Collected data

- - - -

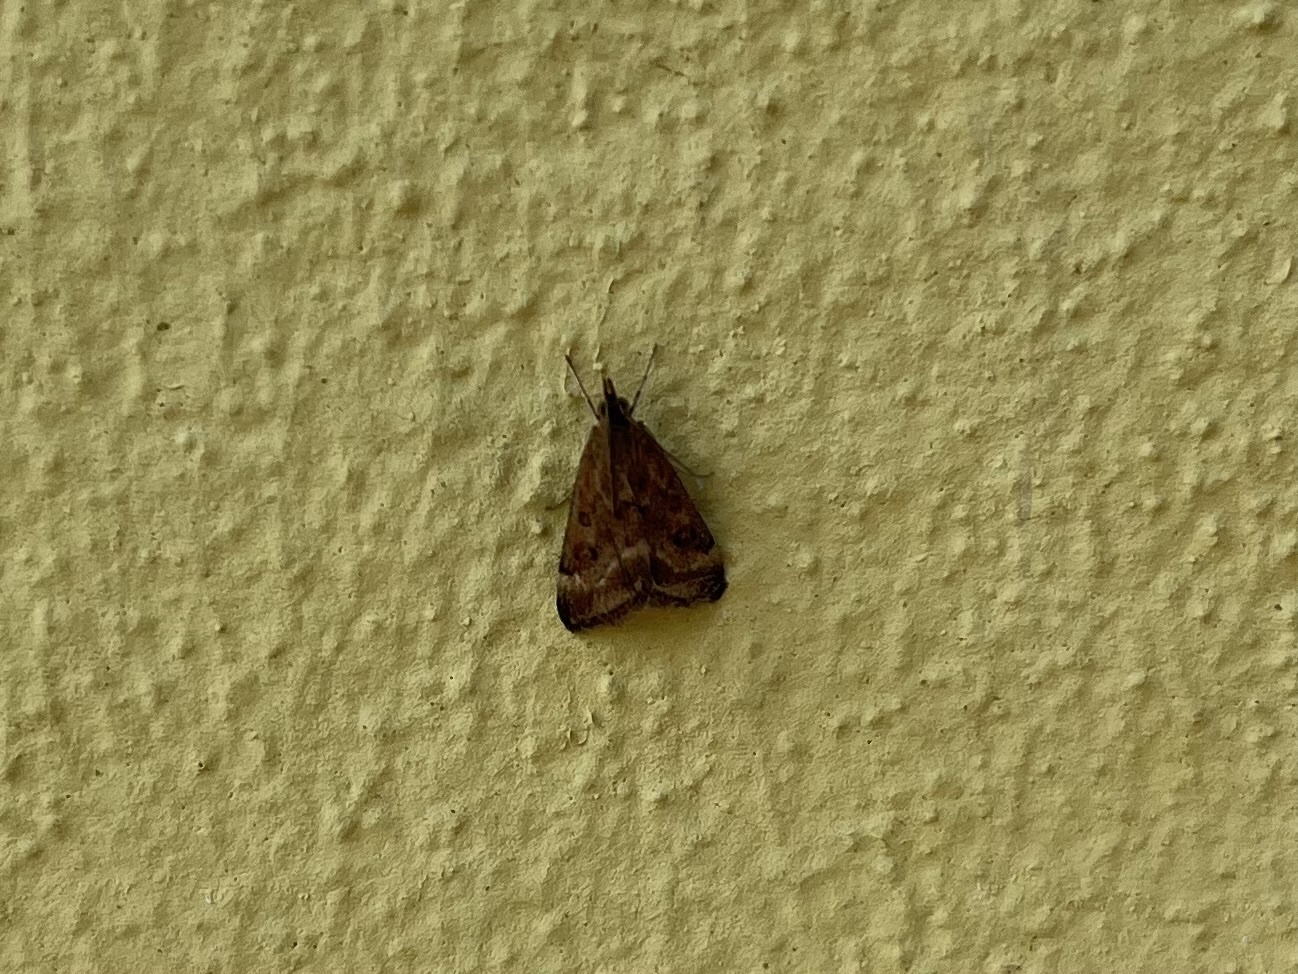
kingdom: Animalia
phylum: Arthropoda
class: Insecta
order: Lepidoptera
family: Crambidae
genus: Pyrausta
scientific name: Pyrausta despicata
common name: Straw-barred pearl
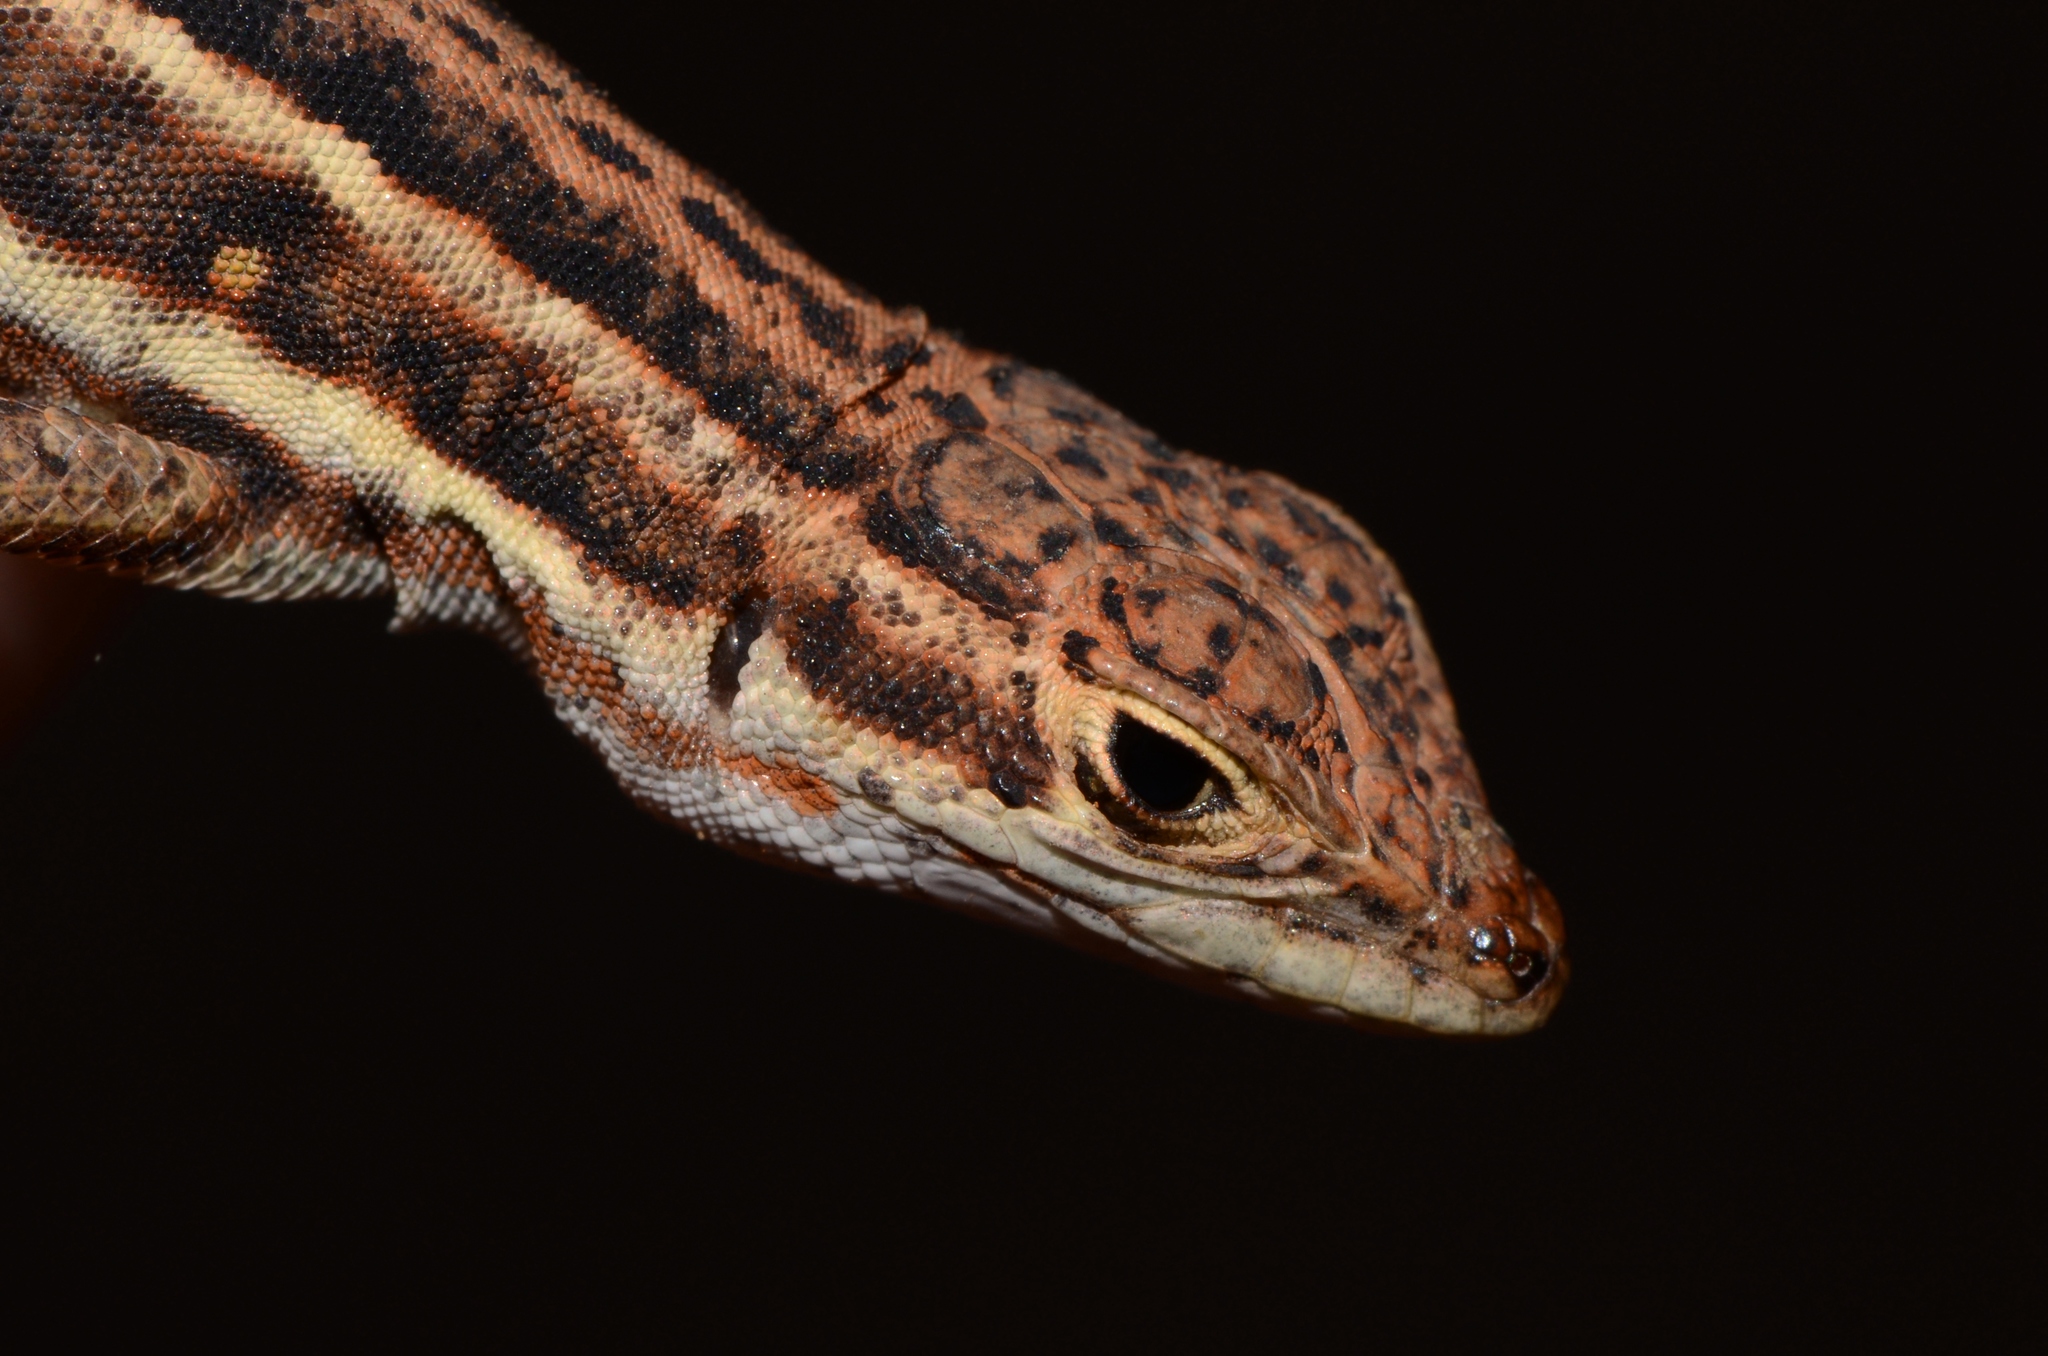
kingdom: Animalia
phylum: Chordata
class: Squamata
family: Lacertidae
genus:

- - - -

DIRECTIONS FOR THIS TASK
Update the listing by replacing "common name" with "vernacular name" wherever it occurs and keeping every other line unchanged. Omit the pictures from the updated version.

TASK RESULT
kingdom: Animalia
phylum: Arthropoda
class: Insecta
order: Lepidoptera
family: Crambidae
genus: Pyrausta
scientific name: Pyrausta despicata
vernacular name: Straw-barred pearl
kingdom: Animalia
phylum: Chordata
class: Squamata
family: Lacertidae
genus:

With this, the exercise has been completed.